Holden pulled off to the soft shoulder the equivalent of a block away from the rest stop, and Roan walked toward the building, sticking to the darkness. It wasn’t too busy on the highway right now, the few cars out at the moment were a pleasant background hum. Everything in him was telling him this was stupid and would probably end in a bloodbath, and yet he didn’t care. Maybe it was the fact he was wasted, maybe it was just because he really didn’t give a shit, as long as he could beat the holy fuck out of some traffickers.
Roan smelled cigarette smoke long before he came up on the lighted oasis of the building, a squat, boxy affair that looked as appealing as a shoebox outhouse. (Wow, he was really fucked-up.) He heard two male voices too, talking about some incident involving someone else’s girlfriend, a waterbed, and the untimely return of an ex. He didn’t pay attention to what they were actually saying, but Roan picked up a few things: they were American, and they obviously expected no trouble whatsoever. He smelled gun oil somewhere beneath the tobacco and testosterone, but that wasn’t a surprise.
He was quiet, and stuck to the shadows as long as possible. They never heard him, never broke their conversational stride.
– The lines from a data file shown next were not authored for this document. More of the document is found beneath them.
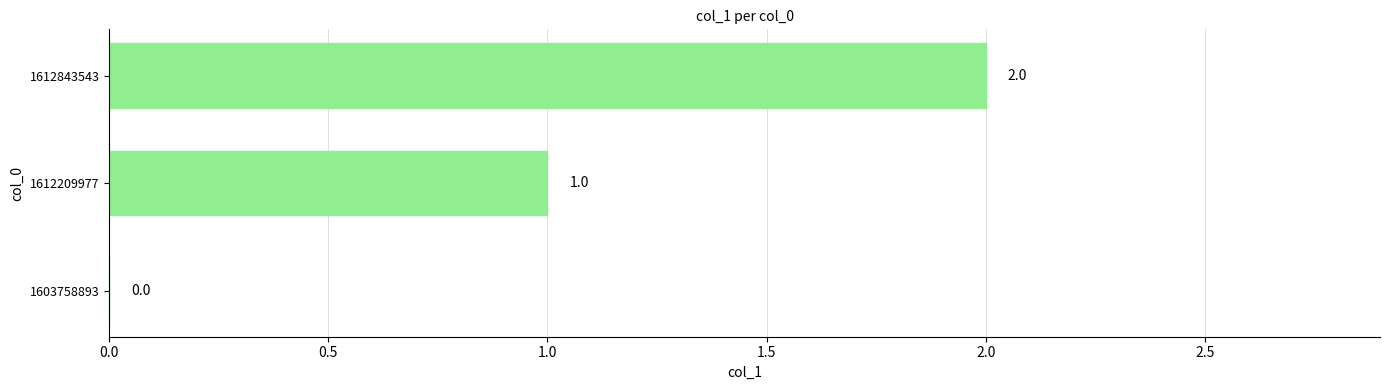

The chart shows a value of -1 at 1603758893. True or false?

False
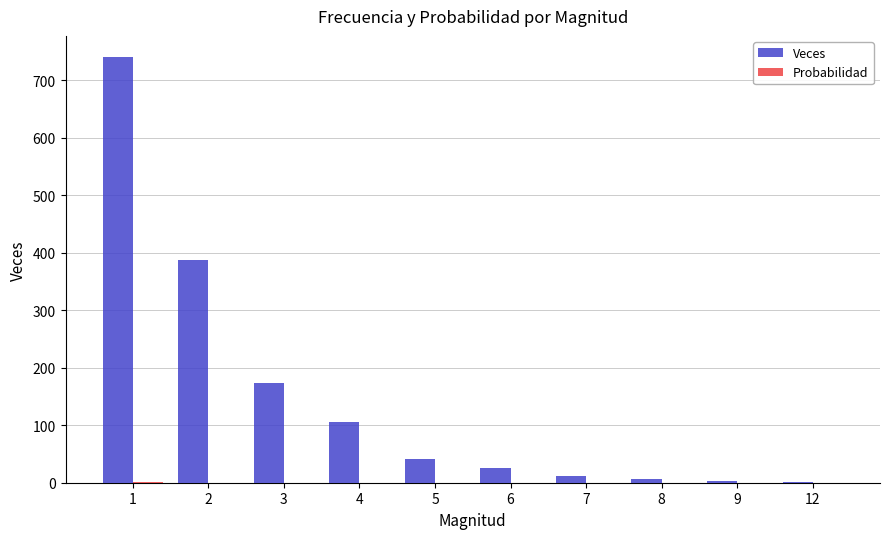

Which series changed the most between 3 and 8?

Veces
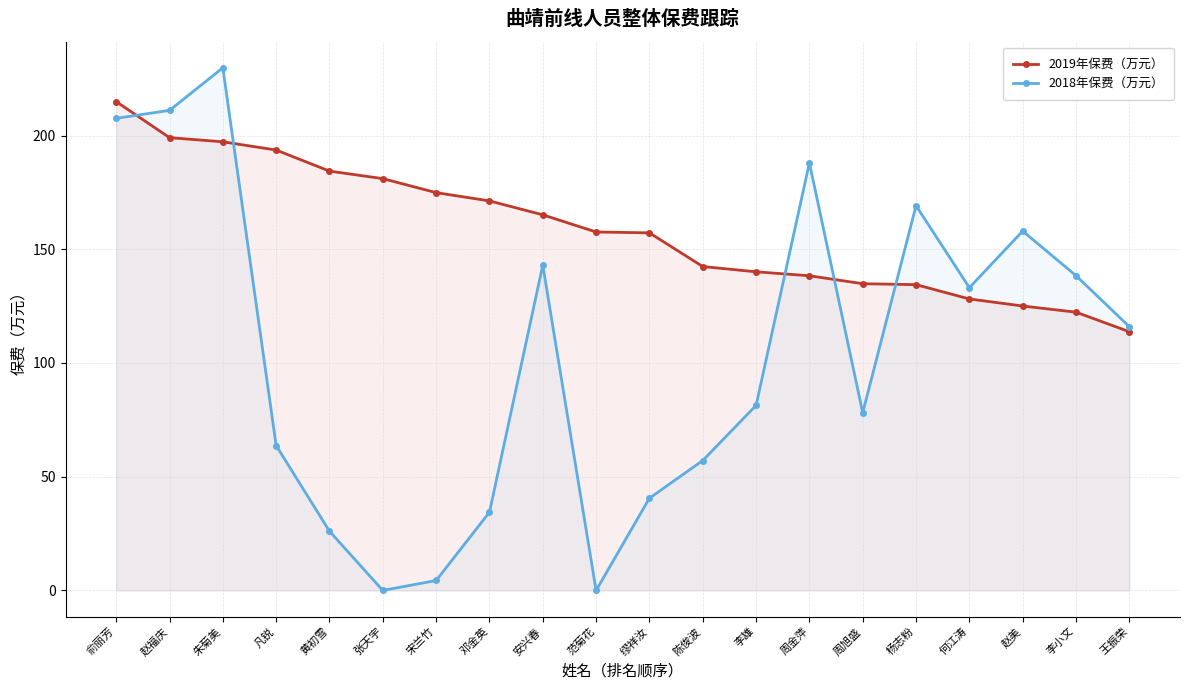

What is the difference between the highest and lowest values at 俞丽芳?

7.4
As soon as Roan ran out of shadows and buildings to
hide behind, he moved to the few cars in the lot (one was theirs, the one they were standing beside, and one had a missing tire and had probably been there for some time).
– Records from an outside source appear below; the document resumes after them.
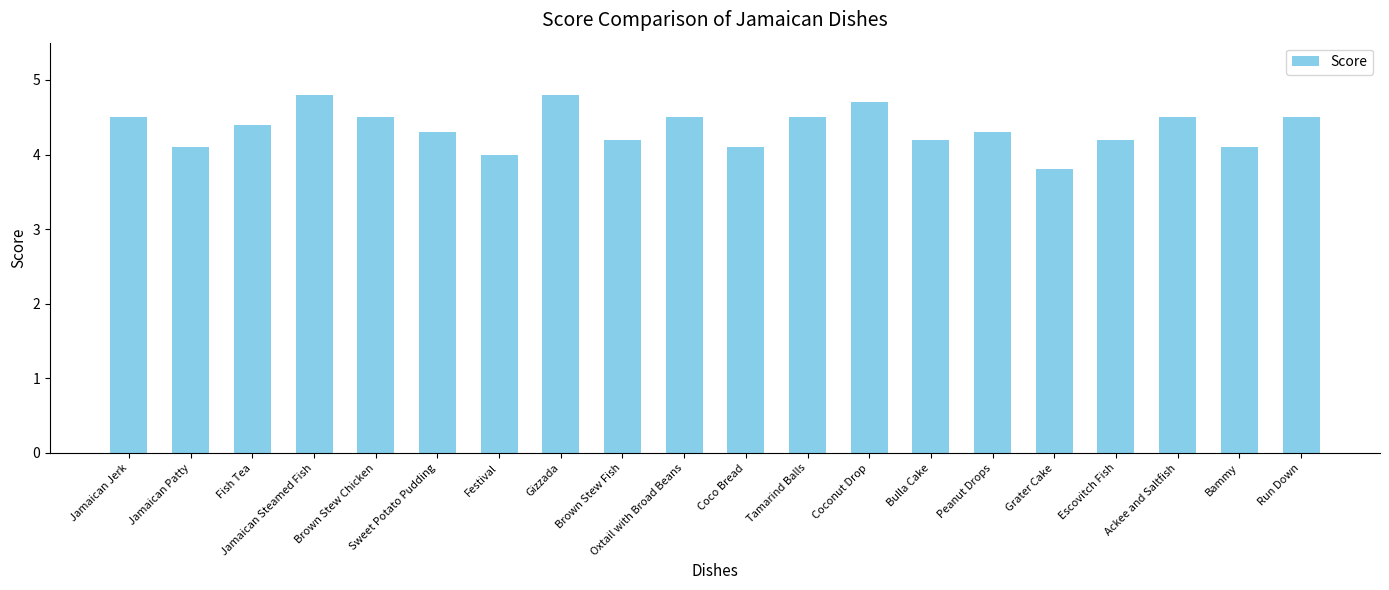

Reading left to right, transcribe all the data shown in this chart.

4.5	4.1	4.4	4.8	4.5	4.3	4.0	4.8	4.2	4.5	4.1	4.5	4.7	4.2	4.3	3.8	4.2	4.5	4.1	4.5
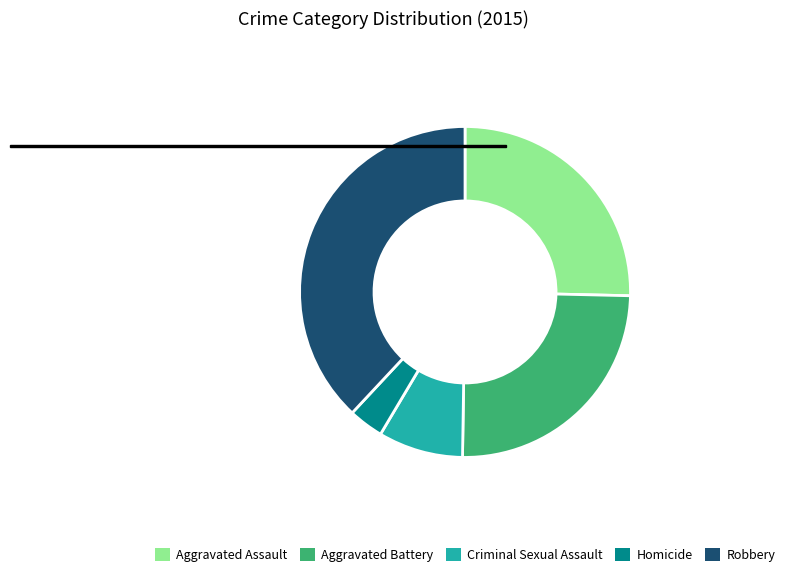

What is the ratio of the value at Homicide to the value at Robbery?

0.1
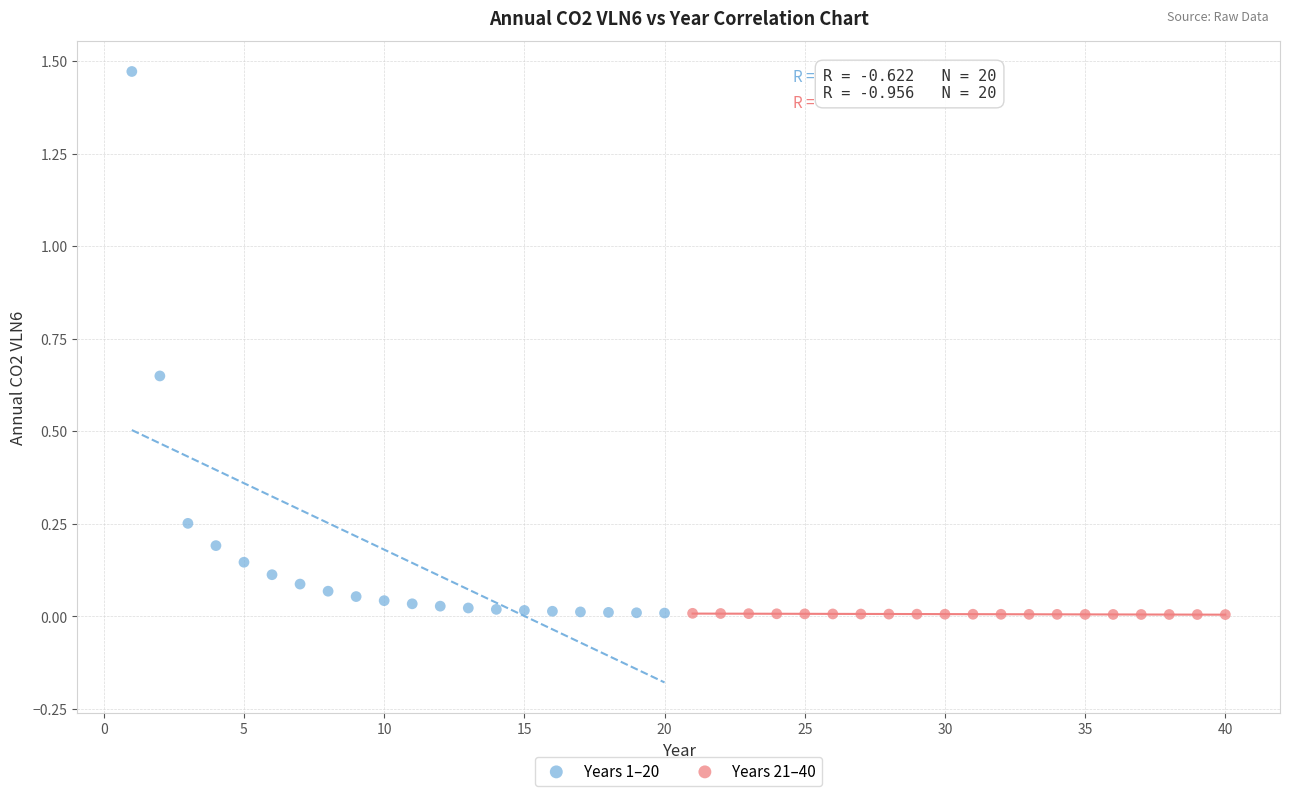

Which series has the widest spread of Y values?

Years 1–20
He listened for a minute, orienting them in space by the sound and direction of their voices. Roan used the mirrors and reflective surfaces of metal to visually locate them. They weren’t anything special to look at, two guys around six feet tall (give or take some loose change), with broad shoulders and some pretty good muscles, although that wouldn’t help them. Judging from the bulges, one had a gun in a shoulder holster, and the other had his gun in his belt, near his right hip. Roan wondered if either would have time to pull them—he’d do his best not to be that slow. They were both unremarkable men, save for the fact that one had sideburns ending in sharp points, while the other was given a greasy complexion by the sodium lights. He looked like he was melting.
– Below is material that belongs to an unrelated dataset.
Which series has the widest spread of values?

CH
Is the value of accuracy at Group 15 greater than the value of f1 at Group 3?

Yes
Roan concentrated, thinking about these men selling kids, women, beating them, murdering them, tapping into the rich vein of rage hidden beneath the numbing calm of the drugs. It was hard to find, but he finally felt the toxic heat of it, let the blackness bubble up from beneath the narcotics, fill his veins like sour adrenaline. He heard the gentle fireplace crackle of bones in his jaw snapping, tasted blood, felt his skin go taut as if trying to peel itself away from his body, and his vision switched from myopia to hyperopia as the change worked on his eyes. They were still Human, but he was becoming something else.
The drugs not only kept most of the pain out of the partial change, but they allowed Roan to keep more of himself from getting overwhelmed by the cat. He told it to be quick and quiet, nothing showy, nothing brutal; no playing with prey tonight. Take out the sentries before they could sound the alarm.
He scuttled along the ground, almost on all fours, using the cars and shadow as cover until it became impossible, and then just simply went for surprise, bounding over the back of the men’s car and throwing himself at them. One of them made a noise of surprise as Roan’s tackle brought them both to the ground, and with one hand he rammed sideburn’s head into the asphalt, silencing him, while greasy attempted to squirm away and reach for his gun at the same time. Roan was on him first, throwing a punch that hit him square on the side of the head and knocked him out almost simultaneously. Was he dead? No, Roan didn’t smell death. But he wasn’t well; neither of them was well. They might regain consciousness by sun up, but he wouldn’t bet on it.